Planned features and improvements for Ceras v5

Question

Planned features and improvements for Ceras v5

rikimaru0345 opened this issue 5 years ago · comments

This issue tracks ideas for new features and improvements for the next version of Ceras (v5).

Breaking Changes

The following are changes that can't be implemented in the current version (v4) because they change the binary format Ceras uses.

ReferenceFormatter (Done!)

Together with all the other changes, there is a chance to optimize the most common code-paths taken by the ReferenceFormatter<>!

It turns out that back-references are relatively rare, so we can make them into a special case!
So we can switch from a VarInt to a fixed 1-byte prefix to tells us about the upcoming data.

Simple cases:
- Null
- NewObject: following the object data directly
Extended cases:
- NewDerivedObject: following a Type and the object data
- InlineType: following a Type, used as the object itself
- ExternalObject: following a fixed Int32 for the external ID
- BackReference: following a fixed Int32 for the already encountered object ID

The most common cases by far (99%+) are Null, NewObject, and NewDerivedObject.
The important thing to note here is that all the common cases will profit from much faster read/write performance.

Surprisingly all the uncommon cases will be faster as well, since even though we have an additional 1 byte, there are fewer branches in total (considering that VarInt contains 4+ branches by itself already)

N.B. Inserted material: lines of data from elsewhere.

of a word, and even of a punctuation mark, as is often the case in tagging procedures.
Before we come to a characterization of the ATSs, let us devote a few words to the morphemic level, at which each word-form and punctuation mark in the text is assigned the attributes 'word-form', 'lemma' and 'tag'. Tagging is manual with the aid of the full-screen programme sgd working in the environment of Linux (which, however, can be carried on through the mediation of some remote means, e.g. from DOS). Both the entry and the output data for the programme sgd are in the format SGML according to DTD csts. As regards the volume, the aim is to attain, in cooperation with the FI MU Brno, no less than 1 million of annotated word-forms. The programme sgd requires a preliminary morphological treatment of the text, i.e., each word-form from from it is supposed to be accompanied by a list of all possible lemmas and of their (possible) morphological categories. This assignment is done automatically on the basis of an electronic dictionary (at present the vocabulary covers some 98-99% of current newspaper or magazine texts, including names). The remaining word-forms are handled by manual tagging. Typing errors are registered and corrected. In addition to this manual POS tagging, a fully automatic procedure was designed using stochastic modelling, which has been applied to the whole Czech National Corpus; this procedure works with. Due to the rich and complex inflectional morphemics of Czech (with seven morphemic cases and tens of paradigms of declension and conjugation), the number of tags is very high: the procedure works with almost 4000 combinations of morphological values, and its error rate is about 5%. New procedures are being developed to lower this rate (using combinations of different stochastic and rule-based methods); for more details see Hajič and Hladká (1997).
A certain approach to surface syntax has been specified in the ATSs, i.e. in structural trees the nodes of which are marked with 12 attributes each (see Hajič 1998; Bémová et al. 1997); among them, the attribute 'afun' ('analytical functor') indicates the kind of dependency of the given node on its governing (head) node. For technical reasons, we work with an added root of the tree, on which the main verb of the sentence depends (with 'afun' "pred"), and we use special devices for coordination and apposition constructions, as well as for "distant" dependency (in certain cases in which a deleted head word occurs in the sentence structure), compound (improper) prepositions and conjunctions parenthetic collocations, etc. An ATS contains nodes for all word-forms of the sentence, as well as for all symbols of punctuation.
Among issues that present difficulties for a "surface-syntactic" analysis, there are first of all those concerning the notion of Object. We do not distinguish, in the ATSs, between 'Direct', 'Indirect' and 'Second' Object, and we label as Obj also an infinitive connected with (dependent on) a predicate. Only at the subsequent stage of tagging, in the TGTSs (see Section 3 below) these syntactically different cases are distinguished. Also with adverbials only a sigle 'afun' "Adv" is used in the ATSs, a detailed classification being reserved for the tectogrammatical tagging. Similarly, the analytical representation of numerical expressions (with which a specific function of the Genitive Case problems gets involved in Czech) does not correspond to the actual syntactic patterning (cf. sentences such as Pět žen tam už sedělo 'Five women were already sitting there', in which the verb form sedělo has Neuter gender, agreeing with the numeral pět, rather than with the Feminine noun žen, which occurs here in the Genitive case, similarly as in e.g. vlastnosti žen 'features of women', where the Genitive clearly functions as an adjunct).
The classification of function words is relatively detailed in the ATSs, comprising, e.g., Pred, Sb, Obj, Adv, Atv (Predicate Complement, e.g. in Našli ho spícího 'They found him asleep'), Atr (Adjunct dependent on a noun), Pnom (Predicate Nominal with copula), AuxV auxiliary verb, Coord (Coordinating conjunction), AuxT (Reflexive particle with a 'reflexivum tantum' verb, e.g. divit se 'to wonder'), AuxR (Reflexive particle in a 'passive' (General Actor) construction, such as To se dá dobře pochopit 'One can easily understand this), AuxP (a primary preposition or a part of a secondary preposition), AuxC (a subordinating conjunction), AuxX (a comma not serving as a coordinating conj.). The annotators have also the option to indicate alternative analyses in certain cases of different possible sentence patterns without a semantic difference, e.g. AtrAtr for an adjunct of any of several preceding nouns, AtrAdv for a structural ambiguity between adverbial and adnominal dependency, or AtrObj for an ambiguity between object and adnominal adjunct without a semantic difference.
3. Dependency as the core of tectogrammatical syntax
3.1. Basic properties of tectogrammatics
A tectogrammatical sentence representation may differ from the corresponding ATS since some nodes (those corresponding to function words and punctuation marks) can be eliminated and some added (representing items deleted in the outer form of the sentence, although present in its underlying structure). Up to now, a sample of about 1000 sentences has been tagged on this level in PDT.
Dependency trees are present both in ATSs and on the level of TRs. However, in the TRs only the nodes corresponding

Rework ReferenceFormatter using the scheme described above

Type Serialization (Done!)

Type Codes (for framework types)
In the rare case that Ceras has to embed a Type into the binary, it is written using its full name; which is perfectly fine for user-defined types.
But for framework types (like List<>, Int32, ...) we could write something like a "builtin type-code" to save space.

AotGenerator (Done!)

Instead of generating the content of the formatters using strings; the new AotGenerator should actually construct the expression tree that the "normal" Ceras uses (when not using VersionTolerance); and then convert that into a source-code-string. That way we get some huge advantages:
- Improvements to DynamicFormatter will automatically be available in generated formatters!
- Drastically reduced the potential for bugs, because now the generator doesn't have to essentially "rewrite" what the DynamicFormatter does
- Performance features like merge-blitting are automatically implemented in aot code as well!
Split the old AotGenerator.exe into a .dll and an .exe, so that usage in Unity is much easier. There could be a Unity-script that automatically listens for changes and recompiles the
Add an attribute to generated formatters. That way when CerasAutoGenConfigAttribute is used, Ceras knows that it should ignore any old generated formatters while re-generating them.

Encoding (Done!)

Improved String Encoding
Currently we have to iterate over every string twice because we must know how many bytes it will require (using GetByteCount). That takes time. Another approach is to guess the byte-length, then write, then see if we have to relocate the string (in other words, do it all again).
Every serializer I know of does one of those two things.
I would prefer if Ceras would try to be more efficient by encoding strings in a more intelligent scheme. The idea is that we'd write up to 254 bytes and then, if there are still characters left, encode the remaining bytes in one big block.
The only blocking issue here is that String.Create is only available in .net standard 2.1; and without it we'd pay with a performance hit at deserialization time (having to allocate a char array, then creating a new string from that). However the performance impact might be negligible (memcpy is much faster than the utf8 decoding step), the char array can be thread-local and recycled, and we can completely avoid the hit in netstandard2.1 later; whereas we'd have to live with the not-as-efficient encoding forever if we don't do this change now.

Config

Ability to configure formatter per Member!
- "Late initialization" to allow changes to the TypeConfig for as long as possible (until the first de/-serialization)
- Ensure that declaring types of members using a custom formatter are in fact handled by DynamicFormatter
config.IntegerEncoding
Allow users to decide when they want to use fixed encoding vs variable encoding. For example if you want to use Ceras for networking you want to throw in as much compression as you can, every cpu cycle that goes towards sending less data is worth it. So you could opt to encode all int, short, long, ... with variable encoding, making Ceras use WriteUInt32 instead of WriteUInt32Fixed.
Or, if your aim is to save data to disk (save-game, settings, level-data, game-database...) you want things to go fast, so you can always use fixed encoding, which is larger (always 2/4/8bytes) but much faster.
- UseReinterpretFormatter is now superseded by IntegerEncoding
PersistentName for Types and Members. Influences member order. Enables Ceras to work together with obfuscators.
- Add this new setting to TypeConfig
- Automatically set by [MemberConfig], [DataMember], or member.Name
- Maybe have "config.OnGetPersistentName", so the user can do all sorts of trickery (maybe having encrypted type names even in the attributes, only decrypting them when Ceras needs them)

Version Tolerance

Right now (in v4) when an application wants to read any binary data with Ceras, it must already have the correct Types (classes and structs). In other words, the format must be known.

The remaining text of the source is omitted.